◆ **INSTRUCTIONS TO FOLLOW**: For every record, give an exact copy that has no pictures in it.

** EXERCISE DATA follows **

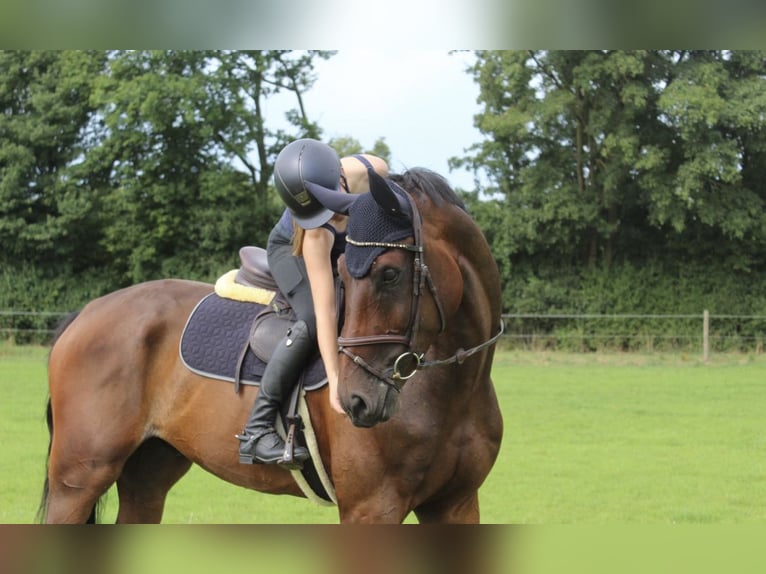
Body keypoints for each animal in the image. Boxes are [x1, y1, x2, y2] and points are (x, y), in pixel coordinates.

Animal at [39, 168, 508, 528]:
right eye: (343, 272)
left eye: (389, 274)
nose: (355, 401)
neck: (452, 391)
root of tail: (87, 312)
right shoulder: (372, 508)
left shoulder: (455, 505)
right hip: (78, 478)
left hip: (147, 475)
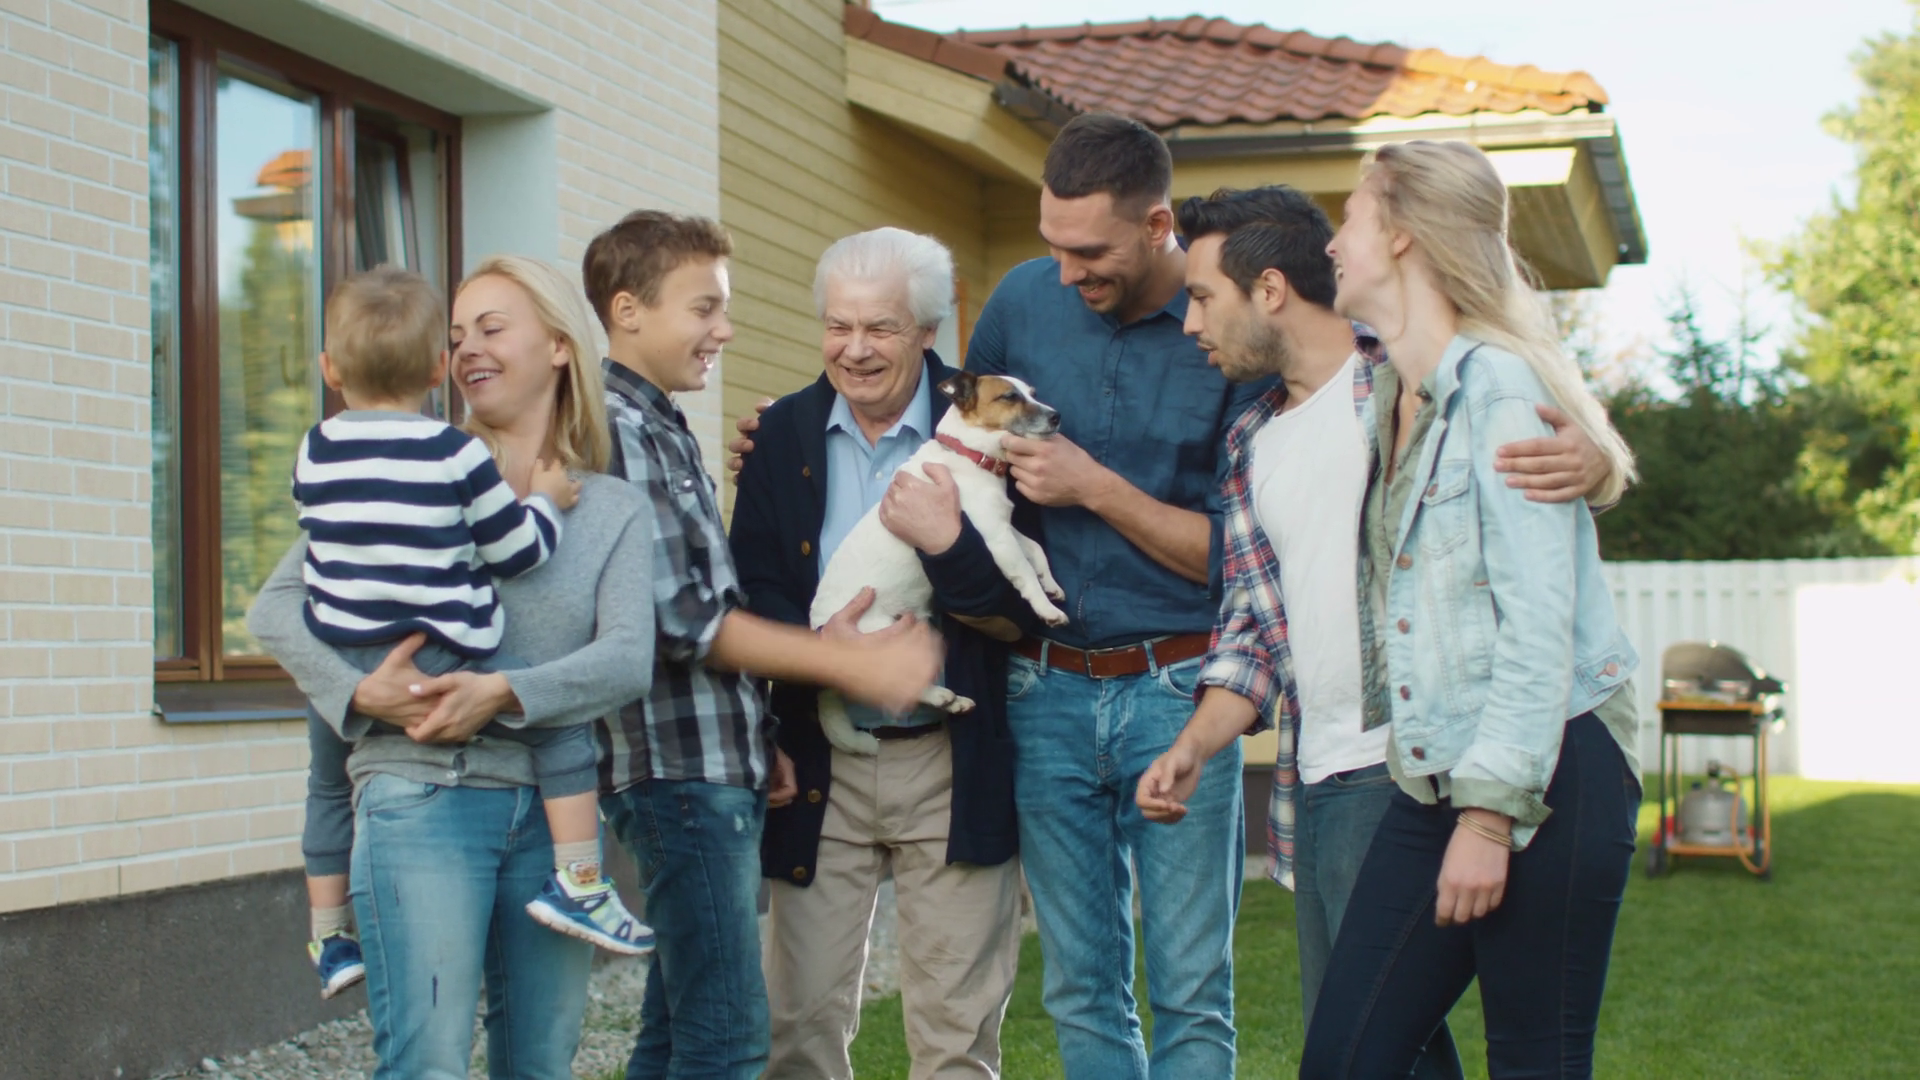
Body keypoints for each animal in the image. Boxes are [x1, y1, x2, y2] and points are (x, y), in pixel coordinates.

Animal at [808, 370, 1068, 755]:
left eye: (1033, 392)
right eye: (1009, 397)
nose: (1056, 416)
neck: (969, 455)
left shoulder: (1002, 526)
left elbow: (1035, 550)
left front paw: (1051, 584)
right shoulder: (996, 538)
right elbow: (1023, 573)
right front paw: (1046, 608)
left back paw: (955, 701)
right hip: (884, 638)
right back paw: (944, 696)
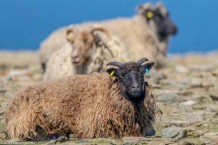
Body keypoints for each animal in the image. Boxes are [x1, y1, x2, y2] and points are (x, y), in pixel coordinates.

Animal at [4, 57, 156, 140]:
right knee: (29, 133)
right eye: (122, 75)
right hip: (30, 118)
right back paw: (58, 136)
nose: (136, 87)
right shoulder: (92, 125)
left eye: (142, 74)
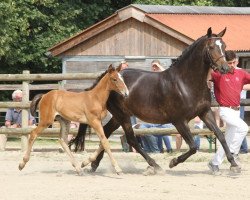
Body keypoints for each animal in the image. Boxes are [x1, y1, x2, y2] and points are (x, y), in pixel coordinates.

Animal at [71, 27, 240, 174]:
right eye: (211, 47)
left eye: (224, 46)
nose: (225, 69)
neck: (186, 83)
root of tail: (105, 78)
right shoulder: (179, 121)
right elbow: (193, 147)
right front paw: (173, 162)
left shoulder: (205, 112)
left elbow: (221, 136)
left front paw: (234, 165)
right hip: (123, 116)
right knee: (131, 140)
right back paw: (154, 165)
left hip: (119, 116)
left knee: (105, 133)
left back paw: (93, 164)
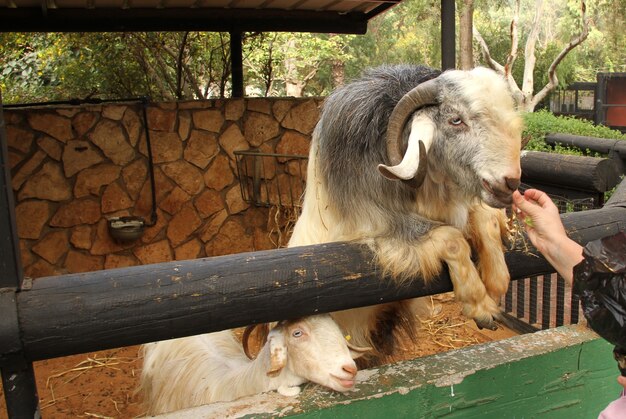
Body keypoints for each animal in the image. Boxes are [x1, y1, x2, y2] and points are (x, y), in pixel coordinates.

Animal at [288, 64, 520, 366]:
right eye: (456, 120)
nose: (510, 182)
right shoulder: (381, 233)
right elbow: (452, 238)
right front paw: (481, 308)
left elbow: (486, 219)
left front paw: (497, 280)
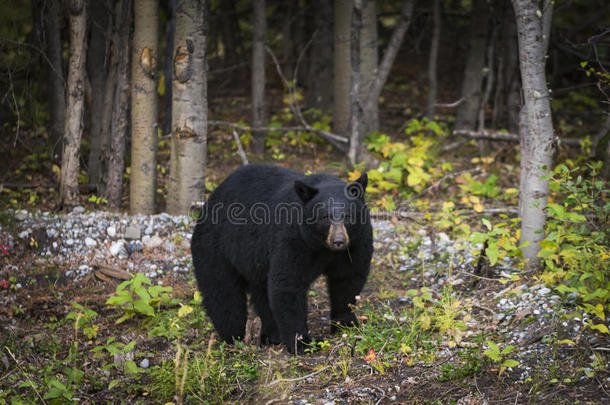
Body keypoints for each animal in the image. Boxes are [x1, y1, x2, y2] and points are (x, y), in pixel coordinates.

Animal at [191, 163, 370, 352]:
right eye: (325, 217)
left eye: (348, 216)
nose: (338, 241)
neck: (322, 247)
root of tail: (212, 198)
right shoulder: (293, 238)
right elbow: (287, 284)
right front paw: (302, 342)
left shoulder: (357, 242)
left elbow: (348, 279)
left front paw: (346, 325)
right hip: (215, 246)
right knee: (223, 292)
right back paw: (234, 334)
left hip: (255, 260)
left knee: (261, 292)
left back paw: (272, 335)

** End of EXERCISE DATA **

◆ **FINISHED TASK**:
Body keypoints for each animal in the image. Boxes are [x1, y1, x2, y2] and points are (x, y), in pixel coordinates.

Animal at [39, 168, 508, 528]:
right eye: (343, 272)
left eye: (389, 274)
nose: (355, 401)
neck: (452, 391)
root of tail: (87, 312)
right shoulder: (372, 508)
left shoulder: (455, 505)
right hip: (78, 478)
left hip: (147, 475)
Body keypoints for each animal in the image. Boxes are [x1, y1, x2, y2] and points are (x, y), in pixel coordinates.

Animal at [808, 370, 1068, 755]:
left eye: (1033, 392)
right eye: (1009, 397)
nose: (1056, 416)
neck: (969, 455)
left shoulder: (1002, 526)
left elbow: (1035, 550)
left front paw: (1051, 584)
right shoulder: (996, 538)
right elbow: (1023, 573)
right front paw: (1046, 608)
left back paw: (955, 701)
right hip: (884, 638)
right back paw: (944, 696)
Body keypoints for each animal in the image. Boxes are [x1, y1, x2, y2] and points are (x, y), in pixel coordinates.

Animal at [4, 57, 156, 140]:
right knee: (29, 133)
right eye: (122, 75)
right hip: (30, 118)
right back paw: (58, 136)
nose: (136, 87)
right shoulder: (92, 125)
left eye: (142, 74)
Body keypoints for each animal in the image. Boxes are [x1, y1, x2, y2] and points are (x, y), in pixel coordinates.

Animal at [71, 27, 240, 174]:
right eye: (211, 47)
left eye: (224, 46)
nose: (225, 69)
neck: (186, 83)
root of tail: (105, 78)
right shoulder: (179, 121)
right elbow: (193, 147)
right front paw: (173, 162)
left shoulder: (205, 112)
left elbow: (221, 136)
left front paw: (234, 165)
right hip: (123, 116)
right knee: (131, 140)
right back paw: (154, 165)
left hip: (119, 116)
left knee: (105, 133)
left back paw: (93, 164)
Body keypoints for each animal in the image. Boxes are [x1, y1, x2, y2] and points are (x, y), in pixel coordinates.

Animal at [288, 64, 520, 366]:
right eye: (456, 120)
nose: (510, 182)
right shoulder: (381, 233)
right elbow: (452, 238)
right front paw: (481, 308)
left elbow: (486, 219)
left front paw: (497, 280)
Body keypoints for each animal in the image. Boxes are [x1, y1, x2, y2] and points are (x, y), in pixel coordinates.

Animal at [191, 163, 370, 352]:
right eye: (325, 217)
left eye: (348, 216)
nose: (338, 241)
neck: (322, 247)
root of tail: (212, 198)
right shoulder: (293, 238)
right elbow: (287, 284)
right front paw: (302, 342)
left shoulder: (357, 242)
left elbow: (348, 279)
left front paw: (346, 325)
right hip: (215, 246)
right knee: (223, 292)
right back paw: (234, 334)
left hip: (255, 260)
left knee: (261, 292)
left back paw: (272, 335)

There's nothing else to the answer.